#### [PROBLEM]
Leaving the pictures aside, reproduce the data in full and word for word.

[STORED DATA — start]

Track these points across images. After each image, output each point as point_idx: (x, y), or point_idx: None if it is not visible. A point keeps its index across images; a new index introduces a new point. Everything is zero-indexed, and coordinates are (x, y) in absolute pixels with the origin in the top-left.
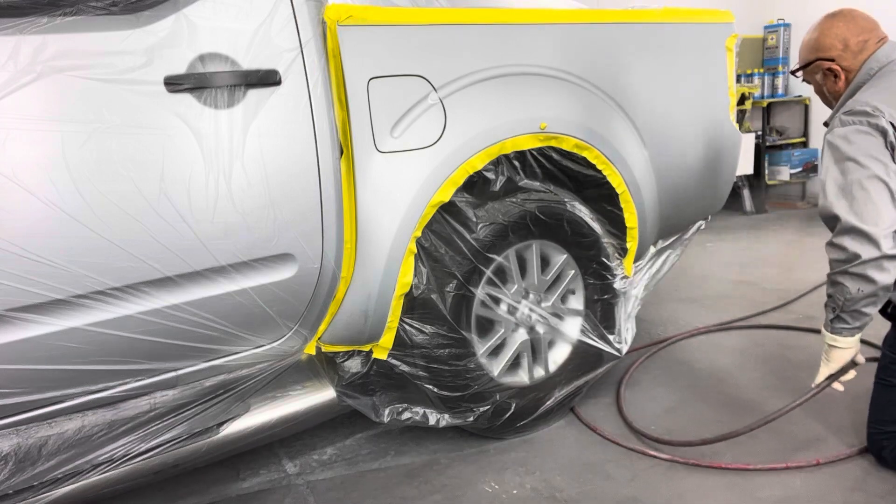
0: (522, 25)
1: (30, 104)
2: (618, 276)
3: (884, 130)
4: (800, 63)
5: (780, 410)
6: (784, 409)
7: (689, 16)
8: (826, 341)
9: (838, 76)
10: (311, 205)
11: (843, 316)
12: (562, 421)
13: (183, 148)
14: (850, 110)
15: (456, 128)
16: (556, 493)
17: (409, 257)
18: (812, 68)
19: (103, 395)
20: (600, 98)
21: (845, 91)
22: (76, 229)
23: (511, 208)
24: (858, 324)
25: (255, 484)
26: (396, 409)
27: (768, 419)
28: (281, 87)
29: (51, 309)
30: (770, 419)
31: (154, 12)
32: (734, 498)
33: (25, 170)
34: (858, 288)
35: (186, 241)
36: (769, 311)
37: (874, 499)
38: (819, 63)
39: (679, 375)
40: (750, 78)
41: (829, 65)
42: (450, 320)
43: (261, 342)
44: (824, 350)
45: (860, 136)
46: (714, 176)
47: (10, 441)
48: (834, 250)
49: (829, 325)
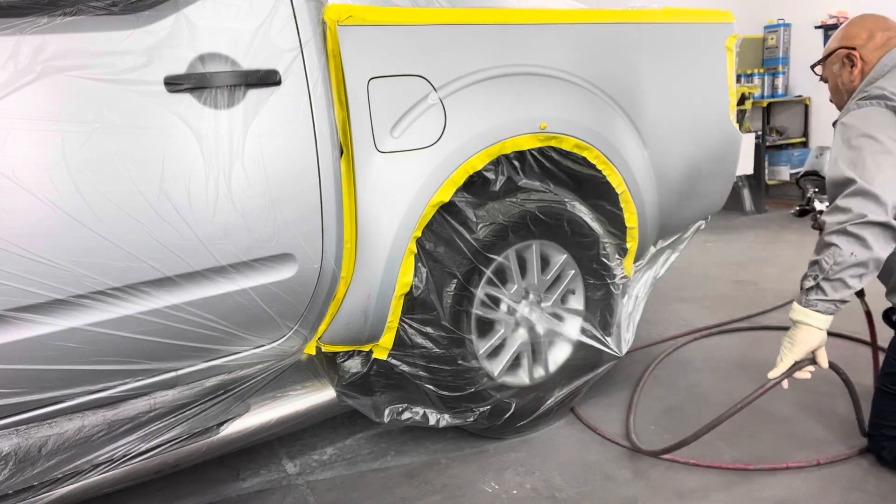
0: (522, 25)
1: (30, 104)
2: (618, 276)
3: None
4: (823, 55)
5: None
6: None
7: (689, 16)
8: (794, 318)
9: (855, 65)
10: (311, 205)
11: (823, 285)
12: (562, 421)
13: (183, 148)
14: (867, 95)
15: (456, 128)
16: (556, 493)
17: (409, 257)
18: (833, 58)
19: (103, 395)
20: (600, 98)
21: (859, 86)
22: (76, 229)
23: (511, 208)
24: (837, 297)
25: (255, 484)
26: (396, 409)
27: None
28: (281, 87)
29: (51, 309)
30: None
31: (154, 12)
32: (734, 498)
33: (25, 170)
34: (852, 251)
35: (186, 241)
36: (769, 311)
37: (874, 499)
38: (840, 51)
39: (679, 375)
40: (750, 78)
41: (849, 52)
42: (449, 320)
43: (261, 342)
44: (788, 333)
45: (876, 116)
46: (714, 176)
47: (10, 441)
48: (836, 212)
49: (802, 298)
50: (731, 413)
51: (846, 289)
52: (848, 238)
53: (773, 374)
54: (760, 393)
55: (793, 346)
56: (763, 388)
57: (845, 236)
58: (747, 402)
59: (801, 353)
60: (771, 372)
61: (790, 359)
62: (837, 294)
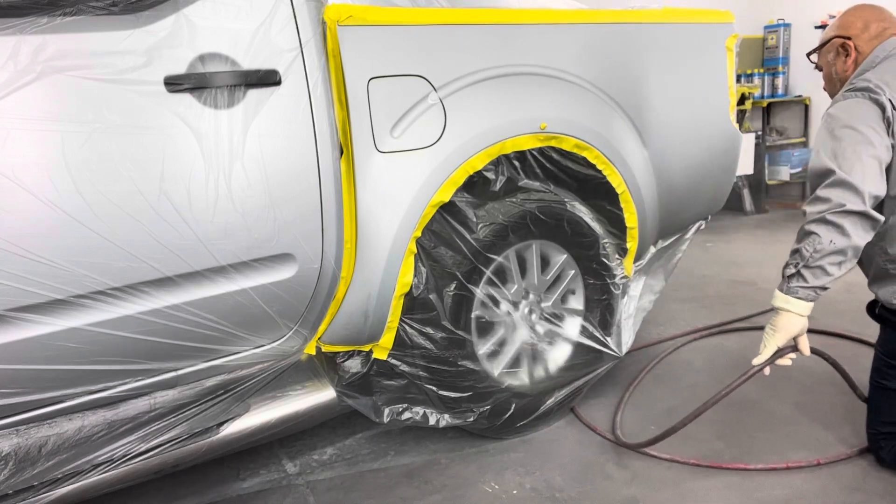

[STORED DATA — finish]

#### [EXERCISE ANSWER]
Track these points across images. After each image, output each point as point_idx: (x, y), or point_idx: None if it is not visible. A point keeps its index across images; a new index introduces a new point. Everything is zero-indexed, and coordinates are (x, y) in absolute pixels with the origin in the top-left.
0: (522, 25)
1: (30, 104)
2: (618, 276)
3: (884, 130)
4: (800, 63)
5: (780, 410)
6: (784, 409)
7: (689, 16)
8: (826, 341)
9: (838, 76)
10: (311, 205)
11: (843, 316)
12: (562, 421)
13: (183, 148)
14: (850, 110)
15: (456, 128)
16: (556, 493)
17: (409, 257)
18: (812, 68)
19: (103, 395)
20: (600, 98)
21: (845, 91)
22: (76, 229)
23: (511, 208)
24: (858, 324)
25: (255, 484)
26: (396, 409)
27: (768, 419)
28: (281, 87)
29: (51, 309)
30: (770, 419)
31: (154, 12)
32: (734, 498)
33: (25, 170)
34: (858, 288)
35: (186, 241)
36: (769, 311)
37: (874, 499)
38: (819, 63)
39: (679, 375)
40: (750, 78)
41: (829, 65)
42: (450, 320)
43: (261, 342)
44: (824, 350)
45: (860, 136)
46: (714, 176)
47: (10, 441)
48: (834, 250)
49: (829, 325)
0: (522, 25)
1: (30, 104)
2: (618, 276)
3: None
4: (823, 55)
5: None
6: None
7: (689, 16)
8: (794, 318)
9: (855, 65)
10: (311, 205)
11: (823, 285)
12: (562, 421)
13: (183, 148)
14: (867, 95)
15: (456, 128)
16: (556, 493)
17: (409, 257)
18: (833, 58)
19: (103, 395)
20: (600, 98)
21: (859, 86)
22: (76, 229)
23: (511, 208)
24: (837, 297)
25: (255, 484)
26: (396, 409)
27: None
28: (281, 87)
29: (51, 309)
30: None
31: (154, 12)
32: (734, 498)
33: (25, 170)
34: (852, 251)
35: (186, 241)
36: (769, 311)
37: (874, 499)
38: (840, 51)
39: (679, 375)
40: (750, 78)
41: (849, 52)
42: (449, 320)
43: (261, 342)
44: (788, 333)
45: (876, 116)
46: (714, 176)
47: (10, 441)
48: (836, 212)
49: (802, 298)
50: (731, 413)
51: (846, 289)
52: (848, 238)
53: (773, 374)
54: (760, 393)
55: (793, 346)
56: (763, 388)
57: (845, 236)
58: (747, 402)
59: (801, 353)
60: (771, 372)
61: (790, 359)
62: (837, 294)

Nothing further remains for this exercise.